#### Reading passage:

Dispersed mouse islet cells were cultured for 2 days on glass coverslips and then stained with 5 μmol/L fura 2-AM in culture media with or without 5 mmol/L NAC for 30 minutes at 37°C, 5% CO₂. The fura 2-loaded cells were mounted in an imaging chamber of volume 1 mL and washed for 30 minutes with 3 mmol/L glucose Ringer's solution (5.5 mmol/L KCl, 2 mmol/L CaCl₂, 1 mmol/L MgCl₂, 20 mmol/L HEPES, and 144 mmol/L NaCl; adjusted to pH 7.4 by NaOH). Throughout the experiments, cells were perifused at a flow rate of 1 mL/min. Recordings were made on a Leica DMI6000 inverted microscope equipped with a Leica HC Plan Fluotar ×10 objective and a Leica DFC365 FX digital camera. Fura 2 was excited alternately at 340 and 380 nm, and the resulting emissions were collected through a 502- to 538-nm filter. The changes in cytosolic Ca²⁺ are expressed as the ratio of fluorescence emission intensity (F₃₄₀/F₃₈₀).

Western blotting and quantitative PCR (qPCR)

Western blotting detection of cleaved caspase 3 was performed as previously described (19, 33) using a rabbit polyclonal antibody from Cell Signaling Technology (9661S). Total islet RNA was extracted from islets using the RNEasy Mini kit (QIAGEN) and cDNA was synthesized by reverse transcription using 100-ng RNA and the qScript cDNA synthesis kit (Quanta Biosciences). Bcl-2 expression was measured relative to mouse 18S housekeeping gene using PerfeCTa SYBR Gree SuperMix plus ROX (Quanta Biosciences) and assayed using an Applied Biosystems 7500 Fast Real-Time qPCR machine. Primers were synthesized by Integrated DNA Technologies: Bcl-2 forward, 5′-GCCCACCATCTAAAGAGCAA-3′ and reverse, 5′-GCATTTTCCCACCACTGTCT-3′ and 18S forward, 5′-ACCGCAGCTAGGAATAATGG-3′ and reverse, 5′-CCTCAGTTCCGAAAACCAAC-3′.

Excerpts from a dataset
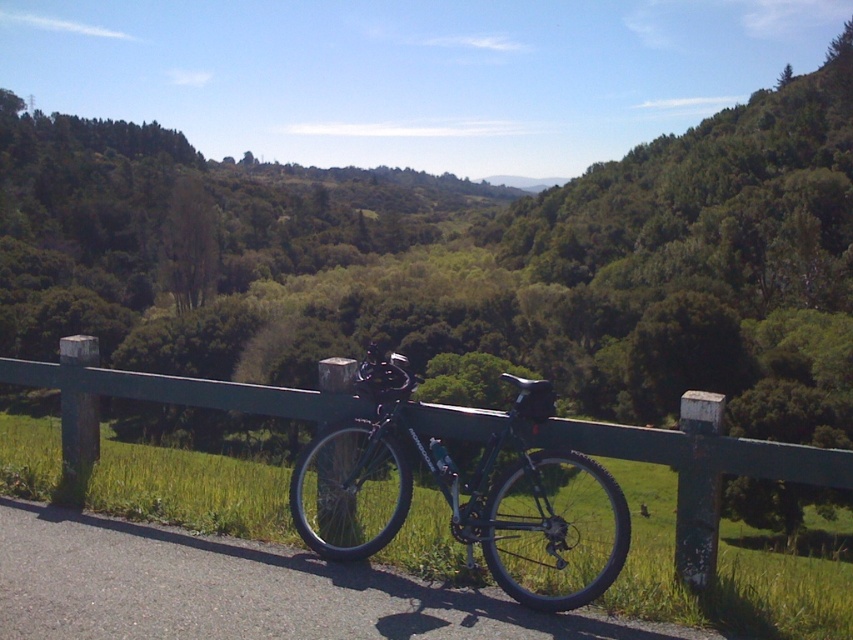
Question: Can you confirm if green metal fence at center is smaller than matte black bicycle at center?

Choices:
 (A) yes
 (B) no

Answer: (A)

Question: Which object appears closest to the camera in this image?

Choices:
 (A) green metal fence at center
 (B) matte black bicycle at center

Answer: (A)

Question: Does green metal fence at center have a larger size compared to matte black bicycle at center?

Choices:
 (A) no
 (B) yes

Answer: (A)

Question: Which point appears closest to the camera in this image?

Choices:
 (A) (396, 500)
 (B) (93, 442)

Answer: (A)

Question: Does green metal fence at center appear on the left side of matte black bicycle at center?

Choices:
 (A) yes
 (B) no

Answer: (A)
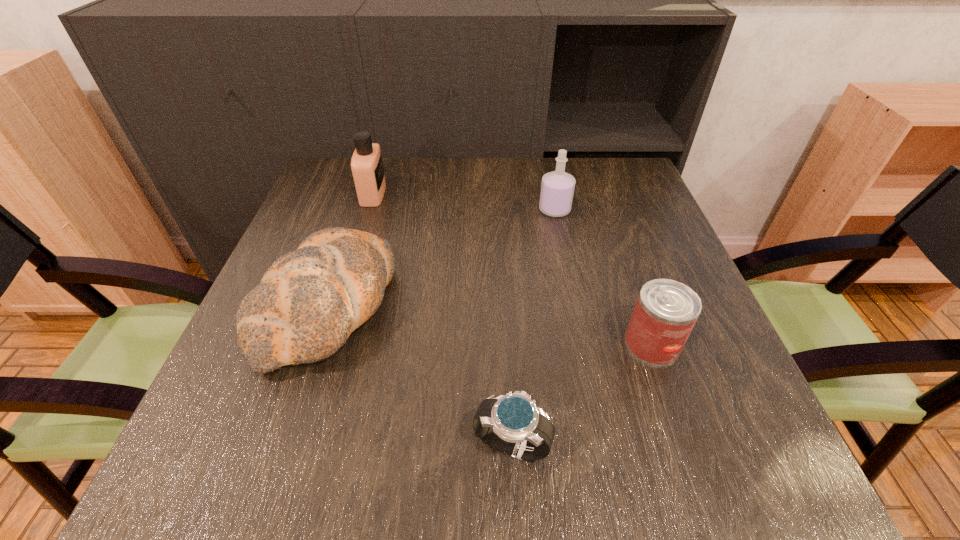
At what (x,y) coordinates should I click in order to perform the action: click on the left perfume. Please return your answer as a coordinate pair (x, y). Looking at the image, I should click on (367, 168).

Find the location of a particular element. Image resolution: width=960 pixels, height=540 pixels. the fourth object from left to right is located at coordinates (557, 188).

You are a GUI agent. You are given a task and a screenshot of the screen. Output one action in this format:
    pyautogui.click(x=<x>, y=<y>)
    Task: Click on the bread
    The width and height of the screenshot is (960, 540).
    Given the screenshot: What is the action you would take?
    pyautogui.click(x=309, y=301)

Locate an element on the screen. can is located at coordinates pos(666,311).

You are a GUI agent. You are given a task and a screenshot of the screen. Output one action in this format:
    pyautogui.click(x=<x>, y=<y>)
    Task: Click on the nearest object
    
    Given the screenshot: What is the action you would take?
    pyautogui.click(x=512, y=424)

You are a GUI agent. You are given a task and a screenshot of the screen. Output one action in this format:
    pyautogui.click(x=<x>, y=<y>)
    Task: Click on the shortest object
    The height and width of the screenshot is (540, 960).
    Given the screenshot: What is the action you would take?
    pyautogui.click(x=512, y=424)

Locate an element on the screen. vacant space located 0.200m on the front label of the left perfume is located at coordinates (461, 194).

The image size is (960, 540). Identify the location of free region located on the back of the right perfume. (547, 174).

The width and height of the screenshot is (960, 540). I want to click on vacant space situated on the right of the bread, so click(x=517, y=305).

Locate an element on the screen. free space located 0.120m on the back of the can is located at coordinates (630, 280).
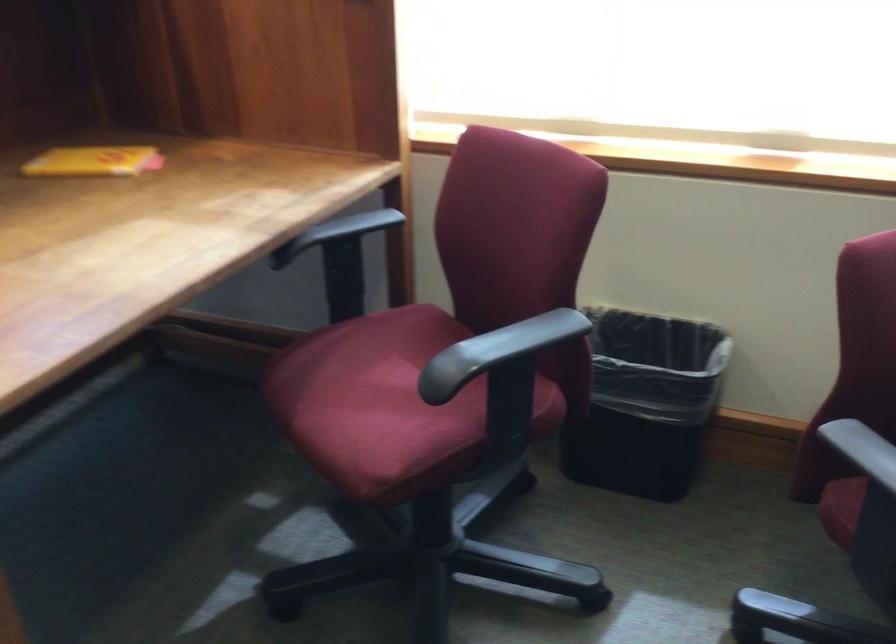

#### Task requirements:
Summarize the methods passage in two sentences.

#### Expected output:
Dispersed mouse islet cells were loaded with fura 2-AM, with or without NAC, and perifused while a Leica microscope recorded alternate excitation at 340 and 380 nm, so that changes in cytosolic Ca²⁺ could be expressed as the F₃₄₀/F₃₈₀ ratio. Cleaved caspase 3 was detected by Western blotting, and Bcl-2 expression in islet RNA was measured by qPCR relative to the mouse 18S housekeeping gene.